**ABOUT THIS TASK:**
The answer must be a single number: the count of lines in the data below that hold the word "down".

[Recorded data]
= Beginning of Section =

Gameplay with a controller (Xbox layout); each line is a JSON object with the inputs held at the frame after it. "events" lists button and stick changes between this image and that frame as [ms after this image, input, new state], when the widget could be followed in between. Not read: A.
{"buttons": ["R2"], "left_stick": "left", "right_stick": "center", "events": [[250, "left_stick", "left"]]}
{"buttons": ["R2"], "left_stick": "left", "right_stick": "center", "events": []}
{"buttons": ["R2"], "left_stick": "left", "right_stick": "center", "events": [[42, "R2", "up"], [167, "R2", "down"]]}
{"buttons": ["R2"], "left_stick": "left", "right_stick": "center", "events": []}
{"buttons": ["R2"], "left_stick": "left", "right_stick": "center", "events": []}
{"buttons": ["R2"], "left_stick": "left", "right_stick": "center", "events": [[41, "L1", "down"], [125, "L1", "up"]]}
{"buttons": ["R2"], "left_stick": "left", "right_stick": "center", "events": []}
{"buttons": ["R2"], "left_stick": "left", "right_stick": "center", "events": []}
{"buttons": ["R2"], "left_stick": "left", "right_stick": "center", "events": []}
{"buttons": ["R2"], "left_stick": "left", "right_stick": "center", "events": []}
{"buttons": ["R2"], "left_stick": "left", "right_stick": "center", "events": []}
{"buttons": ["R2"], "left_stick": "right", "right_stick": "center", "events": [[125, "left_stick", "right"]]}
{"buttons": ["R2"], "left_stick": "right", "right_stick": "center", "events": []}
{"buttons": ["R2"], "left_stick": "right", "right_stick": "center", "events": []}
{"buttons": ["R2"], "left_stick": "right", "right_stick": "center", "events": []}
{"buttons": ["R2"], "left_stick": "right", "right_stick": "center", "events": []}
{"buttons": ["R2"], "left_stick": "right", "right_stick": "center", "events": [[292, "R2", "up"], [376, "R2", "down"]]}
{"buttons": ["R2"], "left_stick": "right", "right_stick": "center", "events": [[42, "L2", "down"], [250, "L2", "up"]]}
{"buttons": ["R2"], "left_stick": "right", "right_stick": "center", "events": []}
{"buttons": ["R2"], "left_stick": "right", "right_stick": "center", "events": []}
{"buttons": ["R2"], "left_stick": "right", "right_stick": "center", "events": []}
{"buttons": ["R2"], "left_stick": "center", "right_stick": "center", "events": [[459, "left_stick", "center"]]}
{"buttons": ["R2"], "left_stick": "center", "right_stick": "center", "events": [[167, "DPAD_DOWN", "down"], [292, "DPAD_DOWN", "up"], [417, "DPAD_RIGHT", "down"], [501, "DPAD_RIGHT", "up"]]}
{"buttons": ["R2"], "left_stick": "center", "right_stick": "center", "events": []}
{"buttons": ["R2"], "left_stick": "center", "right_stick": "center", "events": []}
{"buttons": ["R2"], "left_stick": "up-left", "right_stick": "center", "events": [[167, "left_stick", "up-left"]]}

= End of Section =

**FINAL ANSWER:**
5